Two useful ways to use pandas.melt(): Splitting into long format and unpivoting

Are you familiar with the pandas.melt()
function in Python? If not, you're in for a treat! pandas.melt()
is a powerful tool for reshaping and restructuring data in a DataFrame. In this blog post, we'll explore two particularly useful ways to use pandas.melt()
: splitting a column with multiple values separated by a comma into long format, and unpivoting a dataframe.

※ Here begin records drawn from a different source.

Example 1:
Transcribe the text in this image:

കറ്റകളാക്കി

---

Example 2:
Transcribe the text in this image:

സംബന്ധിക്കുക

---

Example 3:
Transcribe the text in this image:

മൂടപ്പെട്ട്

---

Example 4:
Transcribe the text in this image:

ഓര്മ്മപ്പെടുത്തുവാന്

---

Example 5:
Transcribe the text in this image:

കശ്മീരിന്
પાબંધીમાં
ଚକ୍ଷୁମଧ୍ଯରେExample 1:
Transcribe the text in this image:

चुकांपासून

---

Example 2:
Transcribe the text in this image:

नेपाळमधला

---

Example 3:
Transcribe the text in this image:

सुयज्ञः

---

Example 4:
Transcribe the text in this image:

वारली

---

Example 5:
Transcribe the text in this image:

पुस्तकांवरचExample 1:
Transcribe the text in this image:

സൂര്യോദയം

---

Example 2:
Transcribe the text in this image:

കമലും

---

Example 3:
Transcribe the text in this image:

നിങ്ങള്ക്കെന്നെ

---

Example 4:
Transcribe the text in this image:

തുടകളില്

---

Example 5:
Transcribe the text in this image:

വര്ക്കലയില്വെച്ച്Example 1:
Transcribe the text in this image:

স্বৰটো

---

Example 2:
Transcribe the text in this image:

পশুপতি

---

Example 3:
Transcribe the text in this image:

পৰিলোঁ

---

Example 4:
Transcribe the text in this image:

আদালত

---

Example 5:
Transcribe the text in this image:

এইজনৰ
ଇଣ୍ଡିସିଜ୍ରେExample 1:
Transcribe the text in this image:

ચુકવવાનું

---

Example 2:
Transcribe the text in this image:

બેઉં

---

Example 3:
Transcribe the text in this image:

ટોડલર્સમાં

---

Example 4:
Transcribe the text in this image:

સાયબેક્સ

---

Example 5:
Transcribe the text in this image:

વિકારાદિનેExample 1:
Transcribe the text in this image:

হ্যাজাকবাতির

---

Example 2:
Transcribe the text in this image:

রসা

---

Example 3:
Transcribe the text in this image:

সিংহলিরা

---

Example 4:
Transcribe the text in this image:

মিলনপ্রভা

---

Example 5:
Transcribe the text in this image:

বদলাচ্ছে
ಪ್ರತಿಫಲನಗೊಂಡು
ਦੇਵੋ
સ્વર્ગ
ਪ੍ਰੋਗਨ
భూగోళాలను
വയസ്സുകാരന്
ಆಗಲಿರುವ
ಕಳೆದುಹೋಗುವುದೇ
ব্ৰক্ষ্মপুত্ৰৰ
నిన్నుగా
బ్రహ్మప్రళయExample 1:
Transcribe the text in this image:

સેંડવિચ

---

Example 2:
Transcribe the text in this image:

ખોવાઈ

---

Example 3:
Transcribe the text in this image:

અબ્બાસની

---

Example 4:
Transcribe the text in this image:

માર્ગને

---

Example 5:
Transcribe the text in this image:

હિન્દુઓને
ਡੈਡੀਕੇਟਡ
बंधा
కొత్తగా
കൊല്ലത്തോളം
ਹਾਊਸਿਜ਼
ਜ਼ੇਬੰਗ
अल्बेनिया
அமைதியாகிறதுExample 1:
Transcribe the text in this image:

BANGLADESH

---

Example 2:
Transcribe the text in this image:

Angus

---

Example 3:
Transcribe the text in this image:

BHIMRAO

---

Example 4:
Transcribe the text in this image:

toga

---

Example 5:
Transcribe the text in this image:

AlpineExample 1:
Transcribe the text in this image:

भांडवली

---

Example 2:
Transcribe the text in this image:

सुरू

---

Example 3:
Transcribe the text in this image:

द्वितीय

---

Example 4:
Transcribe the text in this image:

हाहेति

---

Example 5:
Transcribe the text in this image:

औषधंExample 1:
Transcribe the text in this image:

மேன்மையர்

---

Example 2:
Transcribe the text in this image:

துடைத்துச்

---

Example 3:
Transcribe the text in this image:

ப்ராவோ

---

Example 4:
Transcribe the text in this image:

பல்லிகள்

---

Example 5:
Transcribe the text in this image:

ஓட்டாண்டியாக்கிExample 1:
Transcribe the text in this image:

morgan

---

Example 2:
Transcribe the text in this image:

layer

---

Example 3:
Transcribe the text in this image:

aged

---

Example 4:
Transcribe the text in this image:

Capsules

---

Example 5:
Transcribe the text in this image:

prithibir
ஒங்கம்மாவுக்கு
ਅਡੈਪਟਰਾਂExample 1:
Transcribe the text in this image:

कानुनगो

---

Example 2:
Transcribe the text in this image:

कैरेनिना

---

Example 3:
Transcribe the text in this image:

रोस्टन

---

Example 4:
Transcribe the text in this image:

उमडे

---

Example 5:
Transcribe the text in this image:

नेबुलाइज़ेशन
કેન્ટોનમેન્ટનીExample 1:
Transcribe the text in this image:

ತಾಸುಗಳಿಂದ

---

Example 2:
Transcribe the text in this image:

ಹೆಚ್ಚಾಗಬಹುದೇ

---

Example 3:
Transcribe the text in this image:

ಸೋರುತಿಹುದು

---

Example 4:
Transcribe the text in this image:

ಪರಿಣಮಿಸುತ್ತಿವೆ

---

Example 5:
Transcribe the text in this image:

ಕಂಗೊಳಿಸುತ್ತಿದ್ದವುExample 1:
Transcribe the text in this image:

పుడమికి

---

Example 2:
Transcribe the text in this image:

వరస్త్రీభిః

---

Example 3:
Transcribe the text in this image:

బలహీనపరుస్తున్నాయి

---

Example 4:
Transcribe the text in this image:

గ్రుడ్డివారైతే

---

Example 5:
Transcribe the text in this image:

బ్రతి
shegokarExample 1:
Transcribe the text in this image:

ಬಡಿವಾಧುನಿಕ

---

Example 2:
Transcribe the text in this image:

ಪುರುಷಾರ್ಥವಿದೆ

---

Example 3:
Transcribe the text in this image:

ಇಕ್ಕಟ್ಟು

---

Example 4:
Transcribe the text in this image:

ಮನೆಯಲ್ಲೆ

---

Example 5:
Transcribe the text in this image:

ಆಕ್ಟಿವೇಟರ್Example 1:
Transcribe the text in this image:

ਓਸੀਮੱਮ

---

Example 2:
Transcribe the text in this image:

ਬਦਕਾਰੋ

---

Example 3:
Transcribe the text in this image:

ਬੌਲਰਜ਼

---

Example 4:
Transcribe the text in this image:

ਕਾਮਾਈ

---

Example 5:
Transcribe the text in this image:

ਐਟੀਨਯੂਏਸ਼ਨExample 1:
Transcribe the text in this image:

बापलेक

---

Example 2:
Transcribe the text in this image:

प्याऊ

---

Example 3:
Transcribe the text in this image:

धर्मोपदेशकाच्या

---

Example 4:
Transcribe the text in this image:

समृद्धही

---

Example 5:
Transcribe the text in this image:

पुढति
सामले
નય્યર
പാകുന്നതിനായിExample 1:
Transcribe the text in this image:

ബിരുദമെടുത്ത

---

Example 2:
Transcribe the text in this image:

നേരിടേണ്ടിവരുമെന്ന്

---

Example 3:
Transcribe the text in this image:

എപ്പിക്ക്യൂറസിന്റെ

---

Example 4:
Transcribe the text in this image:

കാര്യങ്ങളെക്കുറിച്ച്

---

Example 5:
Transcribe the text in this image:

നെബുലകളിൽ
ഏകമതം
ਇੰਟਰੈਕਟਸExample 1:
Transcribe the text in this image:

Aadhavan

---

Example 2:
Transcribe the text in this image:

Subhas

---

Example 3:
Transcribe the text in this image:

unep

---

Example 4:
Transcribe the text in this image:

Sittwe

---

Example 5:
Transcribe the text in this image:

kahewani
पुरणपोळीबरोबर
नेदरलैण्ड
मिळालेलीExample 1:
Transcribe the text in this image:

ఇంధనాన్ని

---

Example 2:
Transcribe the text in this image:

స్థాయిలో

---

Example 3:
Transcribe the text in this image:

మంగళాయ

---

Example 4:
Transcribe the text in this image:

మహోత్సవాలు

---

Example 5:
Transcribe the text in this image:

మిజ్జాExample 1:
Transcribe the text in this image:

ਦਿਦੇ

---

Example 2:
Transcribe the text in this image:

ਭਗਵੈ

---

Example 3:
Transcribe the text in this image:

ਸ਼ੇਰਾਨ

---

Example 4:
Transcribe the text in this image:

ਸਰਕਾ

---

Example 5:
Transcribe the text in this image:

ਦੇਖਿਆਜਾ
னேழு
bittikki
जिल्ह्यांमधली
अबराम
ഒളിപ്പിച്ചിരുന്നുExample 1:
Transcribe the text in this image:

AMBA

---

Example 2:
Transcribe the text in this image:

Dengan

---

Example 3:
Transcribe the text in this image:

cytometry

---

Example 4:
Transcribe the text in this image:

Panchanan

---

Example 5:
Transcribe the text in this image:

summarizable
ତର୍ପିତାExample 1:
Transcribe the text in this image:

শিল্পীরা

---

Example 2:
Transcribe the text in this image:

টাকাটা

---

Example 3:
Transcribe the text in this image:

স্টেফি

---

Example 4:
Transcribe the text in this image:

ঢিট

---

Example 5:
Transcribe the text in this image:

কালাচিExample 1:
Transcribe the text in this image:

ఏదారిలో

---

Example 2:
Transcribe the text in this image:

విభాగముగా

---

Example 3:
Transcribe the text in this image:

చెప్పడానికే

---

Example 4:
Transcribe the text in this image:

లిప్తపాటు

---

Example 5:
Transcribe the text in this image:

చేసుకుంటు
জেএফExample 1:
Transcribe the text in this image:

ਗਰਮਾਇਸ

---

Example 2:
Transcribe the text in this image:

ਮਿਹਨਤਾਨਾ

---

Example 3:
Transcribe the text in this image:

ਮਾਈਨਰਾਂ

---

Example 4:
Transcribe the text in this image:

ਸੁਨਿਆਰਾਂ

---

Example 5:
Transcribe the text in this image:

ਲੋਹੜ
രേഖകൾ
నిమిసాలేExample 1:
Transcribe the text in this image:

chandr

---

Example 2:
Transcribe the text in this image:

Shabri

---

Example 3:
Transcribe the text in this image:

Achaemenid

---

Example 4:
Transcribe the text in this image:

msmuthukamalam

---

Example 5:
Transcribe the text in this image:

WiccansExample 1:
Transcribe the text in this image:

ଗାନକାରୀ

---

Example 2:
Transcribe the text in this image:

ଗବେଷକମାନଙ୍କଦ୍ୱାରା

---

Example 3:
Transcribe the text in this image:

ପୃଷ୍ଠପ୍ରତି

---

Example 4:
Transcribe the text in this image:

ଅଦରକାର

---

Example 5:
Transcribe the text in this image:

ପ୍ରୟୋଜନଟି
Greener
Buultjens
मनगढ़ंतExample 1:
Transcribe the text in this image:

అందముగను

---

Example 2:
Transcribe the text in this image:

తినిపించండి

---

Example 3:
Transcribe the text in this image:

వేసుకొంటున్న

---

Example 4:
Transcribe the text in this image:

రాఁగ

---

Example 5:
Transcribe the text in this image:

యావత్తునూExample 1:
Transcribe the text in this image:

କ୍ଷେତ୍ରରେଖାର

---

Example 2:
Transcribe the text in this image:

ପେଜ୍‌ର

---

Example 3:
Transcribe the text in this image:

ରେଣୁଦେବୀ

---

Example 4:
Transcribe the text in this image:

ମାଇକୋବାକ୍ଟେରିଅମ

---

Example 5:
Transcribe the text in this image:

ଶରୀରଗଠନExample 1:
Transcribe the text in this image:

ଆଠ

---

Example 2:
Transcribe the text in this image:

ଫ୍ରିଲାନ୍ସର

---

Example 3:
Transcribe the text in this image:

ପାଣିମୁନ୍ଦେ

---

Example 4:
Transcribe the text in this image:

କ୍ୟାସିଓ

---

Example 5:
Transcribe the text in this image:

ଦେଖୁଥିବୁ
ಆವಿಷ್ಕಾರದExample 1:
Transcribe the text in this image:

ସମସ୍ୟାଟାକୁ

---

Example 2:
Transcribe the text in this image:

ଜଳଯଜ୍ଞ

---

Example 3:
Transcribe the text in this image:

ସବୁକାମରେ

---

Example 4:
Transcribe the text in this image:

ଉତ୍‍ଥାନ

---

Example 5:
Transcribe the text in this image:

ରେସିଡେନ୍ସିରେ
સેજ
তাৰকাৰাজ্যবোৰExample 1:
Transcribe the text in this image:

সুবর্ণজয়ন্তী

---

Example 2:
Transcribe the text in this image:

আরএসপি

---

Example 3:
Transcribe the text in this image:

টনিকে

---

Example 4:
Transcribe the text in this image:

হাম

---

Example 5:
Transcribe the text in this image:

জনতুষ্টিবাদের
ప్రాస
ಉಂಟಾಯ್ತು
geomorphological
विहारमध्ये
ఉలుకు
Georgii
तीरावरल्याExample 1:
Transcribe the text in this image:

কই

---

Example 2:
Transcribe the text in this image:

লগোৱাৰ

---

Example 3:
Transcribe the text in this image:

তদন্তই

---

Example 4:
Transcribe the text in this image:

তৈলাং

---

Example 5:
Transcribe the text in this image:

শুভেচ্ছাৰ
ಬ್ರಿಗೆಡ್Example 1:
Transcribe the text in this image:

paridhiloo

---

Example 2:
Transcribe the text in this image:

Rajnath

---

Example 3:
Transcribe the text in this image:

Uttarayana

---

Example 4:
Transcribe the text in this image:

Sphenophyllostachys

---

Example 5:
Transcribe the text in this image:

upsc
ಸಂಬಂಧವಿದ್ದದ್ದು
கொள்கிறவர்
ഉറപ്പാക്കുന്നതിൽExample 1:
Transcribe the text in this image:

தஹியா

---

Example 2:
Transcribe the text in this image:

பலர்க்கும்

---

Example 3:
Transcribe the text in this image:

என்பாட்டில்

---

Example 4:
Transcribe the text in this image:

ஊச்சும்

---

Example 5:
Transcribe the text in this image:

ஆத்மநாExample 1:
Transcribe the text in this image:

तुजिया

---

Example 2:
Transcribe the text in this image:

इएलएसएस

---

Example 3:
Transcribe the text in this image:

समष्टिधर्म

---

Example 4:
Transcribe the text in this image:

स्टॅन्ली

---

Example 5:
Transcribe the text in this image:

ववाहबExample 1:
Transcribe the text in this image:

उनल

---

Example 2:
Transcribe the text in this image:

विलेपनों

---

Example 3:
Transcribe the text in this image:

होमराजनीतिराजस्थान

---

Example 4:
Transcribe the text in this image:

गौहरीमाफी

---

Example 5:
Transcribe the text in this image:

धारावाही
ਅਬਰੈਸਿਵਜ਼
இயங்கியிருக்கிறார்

Splitting a column with multiple values separated by a comma into long format
Imagine you have a DataFrame with a column that contains multiple values separated by a comma. For example:
import pandas as pd
df = pd.DataFrame({'id': [1, 2, 3], 'feature_1': [100, 200, 300], 'feature_2': [5, 6, 7], 'feature_3': ['value_a, value_b', 'value_c, value_d', 'value_e, value_f']})
df
This results in a DataFrame that looks like this:
id feature_1 feature_2 feature_3
0 1 100 5 value_a, value_b
1 2 200 6 value_c, value_d
2 3 300 7 value_e, value_f
We can use pandas.melt()
to split the values in feature_3
into separate rows. Here's how:
df_melted = df.melt(id_vars=['id', 'feature_1', 'feature_2'], value_vars='feature_3', value_name='feature_3_values')
df_melted
This results in a new DataFrame df_melted
that looks like this:
id feature_1 feature_2 feature_3 feature_3_values
0 1 100 5 feature_3 value_a
1 2 200 6 feature_3 value_c
2 3 300 7 feature_3 value_e
3 1 100 5 feature_3 value_b
4 2 200 6 feature_3 value_d
5 3 300 7 feature_3 value_f
Unpivoting a dataframe
Another useful way to use pandas.melt()
is to "unpivot" a dataframe. Suppose we have a dataframe that looks like this:
df = pd.DataFrame({'id': [1, 2, 3], 'feature_1': [100, 200, 300], 'feature_2': [5, 6, 7], 'value_1': [10, 40, 70], 'value_2': [20, 50, 80], 'value_3': [30, 60, 90]})
df
This results in a DataFrame that looks like this:
id feature_1 feature_2 value_1 value_2 value_3
0 1 100 5 10 20 30
1 2 200 6 40 50 60
2 3 300 7 70 80 90
We can use pandas.melt()
to transform this dataframe into a "long" format, where the columns value_1
, value_2
, and value_3
are turned into a single column values
with multiple rows. Here's how:
df_melted = df.melt(id_vars=['id', 'feature_1', 'feature_2'], value_vars=['value_1', 'value_2', 'value_3'], var_name='feature', value_name='values')
df_melted
This results in a new DataFrame df_melted
that looks like this:
id feature_1 feature_2 feature values
0 1 100 5 value_1 10
1 2 200 6 value_1 40
2 3 300 7 value_1 70
3 1 100 5 value_2 20
4 2 200 6 value_2 50
5 3 300 7 value_2 80
6 1 100 5 value_3 30
7 2 200 6 value_3 60
8 3 300 7 value_3 90
As you can see, pandas.melt()
has transformed the dataframe into a long format, with a single column values
containing all the values from the original columns value_1
, value_2
, and value_3
. This can be a very useful way to reshape and restructure a dataframe when you need to analyze or manipulate the data in a specific way.
Conclusion
In conclusion, pandas.melt()
is a powerful tool for reshaping and restructuring data in a DataFrame. We've explored two particularly useful ways to use pandas.melt()
: splitting a column with multiple values separated by a comma into long format, and unpivoting a dataframe. Whether you're working with multi-valued columns or wide-format data, pandas.melt()
can help you transform your data into the shape and format you need for your analysis or manipulation.